Não a um dia em que eu não sinta falta de vocês, de nossas brincadeiras e dos passeios que fazíamos. Já faz um tempo que eu não consigo mais sorrir, a dor e a solidão corrompe nossa alma. Eu me lembro do dia em que o Tomaz se vestiu de fantasma e deu um susto em todos nós quando vocês dormiram aqui, foi um dia incrível. Lembro também das vezes em que todos ficavam me zuando por gostar da Ritta, mandando indiretas para ver se ela gostava de mim também, eu ficava apreensivo e pedia pra parar, mas o que eu queria mesmo era saber se ela sentia isso por mim também.
Tivemos grandes momentos, muitos deles foram lindos e felizes. Porém somente um não sai da minha cabeça...

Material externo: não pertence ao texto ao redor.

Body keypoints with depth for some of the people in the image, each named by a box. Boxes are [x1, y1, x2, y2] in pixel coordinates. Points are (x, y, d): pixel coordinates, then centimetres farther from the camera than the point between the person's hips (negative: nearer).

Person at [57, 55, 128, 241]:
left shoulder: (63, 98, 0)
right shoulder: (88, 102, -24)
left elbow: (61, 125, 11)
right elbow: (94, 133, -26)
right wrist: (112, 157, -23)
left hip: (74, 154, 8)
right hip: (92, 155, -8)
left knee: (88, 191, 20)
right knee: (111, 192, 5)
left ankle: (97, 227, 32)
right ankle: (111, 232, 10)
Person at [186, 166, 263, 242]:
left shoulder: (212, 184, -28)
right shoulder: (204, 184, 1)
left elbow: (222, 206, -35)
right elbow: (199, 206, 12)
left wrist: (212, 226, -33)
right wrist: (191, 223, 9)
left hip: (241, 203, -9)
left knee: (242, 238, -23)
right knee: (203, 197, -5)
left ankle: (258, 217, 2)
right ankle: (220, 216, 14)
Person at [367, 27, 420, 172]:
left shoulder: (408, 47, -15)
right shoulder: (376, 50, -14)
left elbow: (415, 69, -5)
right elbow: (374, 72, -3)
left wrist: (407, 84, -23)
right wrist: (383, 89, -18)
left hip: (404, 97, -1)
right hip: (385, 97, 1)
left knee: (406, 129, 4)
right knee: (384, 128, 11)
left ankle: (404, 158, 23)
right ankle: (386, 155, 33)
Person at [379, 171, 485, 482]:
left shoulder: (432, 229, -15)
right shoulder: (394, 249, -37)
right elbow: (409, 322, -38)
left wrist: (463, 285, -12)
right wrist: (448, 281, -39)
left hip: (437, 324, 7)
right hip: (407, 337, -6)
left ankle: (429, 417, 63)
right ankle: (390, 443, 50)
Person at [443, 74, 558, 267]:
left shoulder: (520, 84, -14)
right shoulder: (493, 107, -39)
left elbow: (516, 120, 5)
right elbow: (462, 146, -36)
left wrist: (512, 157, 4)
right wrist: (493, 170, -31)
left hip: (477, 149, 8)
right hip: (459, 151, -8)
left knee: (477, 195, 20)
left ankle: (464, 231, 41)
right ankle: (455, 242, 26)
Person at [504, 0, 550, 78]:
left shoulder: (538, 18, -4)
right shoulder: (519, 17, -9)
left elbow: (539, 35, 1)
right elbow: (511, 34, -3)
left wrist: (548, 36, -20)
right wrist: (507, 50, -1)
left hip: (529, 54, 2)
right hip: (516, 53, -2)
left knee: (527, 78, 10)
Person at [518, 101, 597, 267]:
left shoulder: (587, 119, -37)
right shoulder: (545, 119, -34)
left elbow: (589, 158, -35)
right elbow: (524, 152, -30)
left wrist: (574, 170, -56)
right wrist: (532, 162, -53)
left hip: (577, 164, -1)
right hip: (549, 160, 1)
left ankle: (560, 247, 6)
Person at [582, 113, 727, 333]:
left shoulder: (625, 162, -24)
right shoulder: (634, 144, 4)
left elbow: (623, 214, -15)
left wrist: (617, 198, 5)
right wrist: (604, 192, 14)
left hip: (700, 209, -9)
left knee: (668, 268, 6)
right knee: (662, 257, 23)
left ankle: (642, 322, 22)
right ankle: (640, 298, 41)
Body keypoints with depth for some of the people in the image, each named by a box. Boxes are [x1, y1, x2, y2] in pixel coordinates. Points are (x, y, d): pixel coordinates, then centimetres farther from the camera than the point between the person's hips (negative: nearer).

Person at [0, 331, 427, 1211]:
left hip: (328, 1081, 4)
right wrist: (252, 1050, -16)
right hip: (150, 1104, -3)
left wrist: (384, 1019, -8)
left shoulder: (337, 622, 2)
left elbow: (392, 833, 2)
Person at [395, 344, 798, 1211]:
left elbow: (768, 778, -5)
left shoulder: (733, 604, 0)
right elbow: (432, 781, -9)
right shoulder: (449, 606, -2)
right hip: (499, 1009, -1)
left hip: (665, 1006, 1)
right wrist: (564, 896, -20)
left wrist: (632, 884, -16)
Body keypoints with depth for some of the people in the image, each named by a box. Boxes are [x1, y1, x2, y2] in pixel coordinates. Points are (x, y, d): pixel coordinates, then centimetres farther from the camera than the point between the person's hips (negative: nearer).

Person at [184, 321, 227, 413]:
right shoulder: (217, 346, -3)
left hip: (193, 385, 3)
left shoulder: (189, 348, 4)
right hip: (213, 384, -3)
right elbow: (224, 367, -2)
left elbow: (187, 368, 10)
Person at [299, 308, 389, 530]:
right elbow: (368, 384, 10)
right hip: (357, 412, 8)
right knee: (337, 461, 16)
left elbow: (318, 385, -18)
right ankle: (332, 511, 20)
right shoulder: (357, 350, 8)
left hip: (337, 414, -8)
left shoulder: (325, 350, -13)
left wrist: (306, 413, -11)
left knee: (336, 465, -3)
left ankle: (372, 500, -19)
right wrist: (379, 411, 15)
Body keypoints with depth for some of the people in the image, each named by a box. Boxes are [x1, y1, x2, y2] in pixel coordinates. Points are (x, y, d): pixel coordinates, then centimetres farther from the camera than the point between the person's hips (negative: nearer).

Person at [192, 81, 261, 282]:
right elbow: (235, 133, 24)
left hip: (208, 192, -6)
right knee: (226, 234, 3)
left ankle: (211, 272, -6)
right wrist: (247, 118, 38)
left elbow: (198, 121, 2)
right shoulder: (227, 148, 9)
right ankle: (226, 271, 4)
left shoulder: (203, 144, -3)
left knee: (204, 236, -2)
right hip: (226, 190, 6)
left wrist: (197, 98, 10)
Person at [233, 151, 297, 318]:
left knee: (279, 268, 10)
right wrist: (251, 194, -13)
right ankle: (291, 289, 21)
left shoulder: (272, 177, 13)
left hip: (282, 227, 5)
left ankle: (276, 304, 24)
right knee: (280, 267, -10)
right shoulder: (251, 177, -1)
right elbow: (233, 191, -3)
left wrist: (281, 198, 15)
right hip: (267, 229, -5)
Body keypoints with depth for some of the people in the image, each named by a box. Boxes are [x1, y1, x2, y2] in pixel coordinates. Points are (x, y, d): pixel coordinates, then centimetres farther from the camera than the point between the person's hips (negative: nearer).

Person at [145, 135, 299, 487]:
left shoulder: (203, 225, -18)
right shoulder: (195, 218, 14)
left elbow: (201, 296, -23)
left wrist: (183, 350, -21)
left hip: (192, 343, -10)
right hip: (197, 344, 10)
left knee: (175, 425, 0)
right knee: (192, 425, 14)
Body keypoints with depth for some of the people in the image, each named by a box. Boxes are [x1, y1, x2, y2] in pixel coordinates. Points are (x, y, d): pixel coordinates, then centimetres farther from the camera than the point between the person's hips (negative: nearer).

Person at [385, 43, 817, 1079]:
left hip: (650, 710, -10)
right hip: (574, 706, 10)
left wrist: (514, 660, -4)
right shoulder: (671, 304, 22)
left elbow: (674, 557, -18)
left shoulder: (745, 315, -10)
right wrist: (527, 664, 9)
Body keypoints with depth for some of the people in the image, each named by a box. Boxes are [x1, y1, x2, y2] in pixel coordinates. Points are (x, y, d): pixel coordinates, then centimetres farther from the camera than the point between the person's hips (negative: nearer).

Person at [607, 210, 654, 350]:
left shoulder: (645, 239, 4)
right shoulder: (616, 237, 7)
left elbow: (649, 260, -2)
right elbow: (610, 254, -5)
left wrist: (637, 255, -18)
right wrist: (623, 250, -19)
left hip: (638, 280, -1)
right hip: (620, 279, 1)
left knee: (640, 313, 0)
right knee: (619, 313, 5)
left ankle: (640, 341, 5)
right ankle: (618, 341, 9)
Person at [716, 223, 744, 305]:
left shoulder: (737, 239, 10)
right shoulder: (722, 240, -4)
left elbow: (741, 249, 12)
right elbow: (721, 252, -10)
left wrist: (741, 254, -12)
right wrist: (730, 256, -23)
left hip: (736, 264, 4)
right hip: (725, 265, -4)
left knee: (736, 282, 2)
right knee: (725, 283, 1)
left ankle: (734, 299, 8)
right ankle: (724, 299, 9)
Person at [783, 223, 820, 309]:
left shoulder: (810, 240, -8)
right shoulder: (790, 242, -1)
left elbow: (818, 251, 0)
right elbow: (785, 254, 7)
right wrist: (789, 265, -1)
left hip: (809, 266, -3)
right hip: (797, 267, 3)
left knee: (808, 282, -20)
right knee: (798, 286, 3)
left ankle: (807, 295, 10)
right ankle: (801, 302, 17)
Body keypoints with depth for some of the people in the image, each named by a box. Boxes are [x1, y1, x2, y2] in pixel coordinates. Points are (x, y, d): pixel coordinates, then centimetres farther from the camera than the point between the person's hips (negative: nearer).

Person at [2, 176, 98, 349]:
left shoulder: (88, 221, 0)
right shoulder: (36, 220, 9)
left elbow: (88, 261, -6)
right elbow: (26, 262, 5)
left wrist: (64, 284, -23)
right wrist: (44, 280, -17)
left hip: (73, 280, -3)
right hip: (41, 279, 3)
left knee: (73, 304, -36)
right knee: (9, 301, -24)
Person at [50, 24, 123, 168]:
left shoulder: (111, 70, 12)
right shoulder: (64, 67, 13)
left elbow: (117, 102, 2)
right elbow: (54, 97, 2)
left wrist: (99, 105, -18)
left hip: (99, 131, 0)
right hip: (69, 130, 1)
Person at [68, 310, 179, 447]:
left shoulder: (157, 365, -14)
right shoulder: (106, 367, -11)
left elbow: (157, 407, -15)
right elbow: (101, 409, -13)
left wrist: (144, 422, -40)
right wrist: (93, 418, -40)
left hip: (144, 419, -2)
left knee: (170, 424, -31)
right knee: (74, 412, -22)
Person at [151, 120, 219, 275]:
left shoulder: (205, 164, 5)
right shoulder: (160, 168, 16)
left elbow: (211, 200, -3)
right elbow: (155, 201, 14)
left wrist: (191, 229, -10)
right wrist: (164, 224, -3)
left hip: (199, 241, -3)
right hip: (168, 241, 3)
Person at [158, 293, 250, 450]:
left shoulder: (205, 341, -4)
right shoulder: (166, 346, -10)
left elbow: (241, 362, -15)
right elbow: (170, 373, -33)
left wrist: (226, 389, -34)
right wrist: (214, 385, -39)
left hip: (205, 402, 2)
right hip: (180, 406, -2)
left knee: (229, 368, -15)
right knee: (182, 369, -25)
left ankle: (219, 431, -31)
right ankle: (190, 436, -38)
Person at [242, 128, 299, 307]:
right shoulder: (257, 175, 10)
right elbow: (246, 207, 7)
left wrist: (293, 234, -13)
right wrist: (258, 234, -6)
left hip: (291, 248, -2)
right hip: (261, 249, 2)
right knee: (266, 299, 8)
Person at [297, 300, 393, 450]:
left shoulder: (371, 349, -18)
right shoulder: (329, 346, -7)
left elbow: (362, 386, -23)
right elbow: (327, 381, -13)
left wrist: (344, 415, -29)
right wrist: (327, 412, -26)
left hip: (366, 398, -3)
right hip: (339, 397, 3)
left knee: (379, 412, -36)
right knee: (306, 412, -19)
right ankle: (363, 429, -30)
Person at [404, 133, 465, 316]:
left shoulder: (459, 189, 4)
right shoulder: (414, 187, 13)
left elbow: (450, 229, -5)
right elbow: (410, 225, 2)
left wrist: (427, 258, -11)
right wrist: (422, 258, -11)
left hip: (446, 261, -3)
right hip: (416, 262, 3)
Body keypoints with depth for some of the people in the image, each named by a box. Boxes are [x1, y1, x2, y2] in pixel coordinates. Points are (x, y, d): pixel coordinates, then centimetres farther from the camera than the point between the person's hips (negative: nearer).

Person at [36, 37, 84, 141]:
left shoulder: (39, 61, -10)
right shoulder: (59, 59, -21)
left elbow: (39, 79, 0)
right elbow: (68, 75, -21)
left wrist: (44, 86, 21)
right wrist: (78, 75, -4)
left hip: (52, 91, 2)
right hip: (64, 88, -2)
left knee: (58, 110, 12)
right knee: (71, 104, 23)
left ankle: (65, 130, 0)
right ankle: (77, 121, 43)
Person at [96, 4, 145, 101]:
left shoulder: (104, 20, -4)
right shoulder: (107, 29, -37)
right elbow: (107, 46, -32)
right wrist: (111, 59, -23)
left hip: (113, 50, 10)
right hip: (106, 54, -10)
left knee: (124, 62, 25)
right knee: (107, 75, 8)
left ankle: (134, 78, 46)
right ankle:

O dia em que os soldados estavam nas ruas e nos não estávamos entendendo nada, só o que queríamos fazer era brincar e rir, mas aí todos começaram a correr. Os soldados para um lado, as pessoas para o outro e então ouvimos tiros, muitos, vindo da fronteira com a Alemanha. Nos sabíamos das invasões porém, não tínhamos ideia que eles iriam invadir nosso país, mas eles fizeram. Aquele domingo foi o pior dia da minha vida, não sabíamos o que fazer, estávamos no parque quando aqueles soldados ensanguentados apareceram, matando todos a sua frente e deixando poucos vivos. Eu vi aquele símbolo, era estranho mas ele me deu mais medo do que os próprios soldados. Então eu vi eles os matando, matando vocês na minha frente, um por um eles iam fuzilando-os e não havia nada que eu pudesse fazer a não ser chorar. Ver vocês, meus melhores amigos morrerem na minha frente foi o pior dia da minha vida.
Eu demorei para escrever essa carta porque onde eu estou não é um ambiente favorável, é uma espécie de alojamento, estou com vários homens aqui, morrendo de frio e fome, mal temos uma gota d'água para beber e até onde eu sei, vários já morreram aqui. Eles matam sem motivos.
Eu sinto que estou perto de ver vocês de novo, hoje os soldados virão nos buscar para ir até uma câmara, onde segundo eles vamos tomar uma chuveirada, todos juntos. Não sei que câmara é essa mas eu não tenho escolha.
Eu vejo vocês em breve meus amigos, tenho certeza que um dia estaremos juntos de novo!"

Vincent Hudgens, Polônia - 1942
Carta encontrada no campo de concentração de Auschwitz.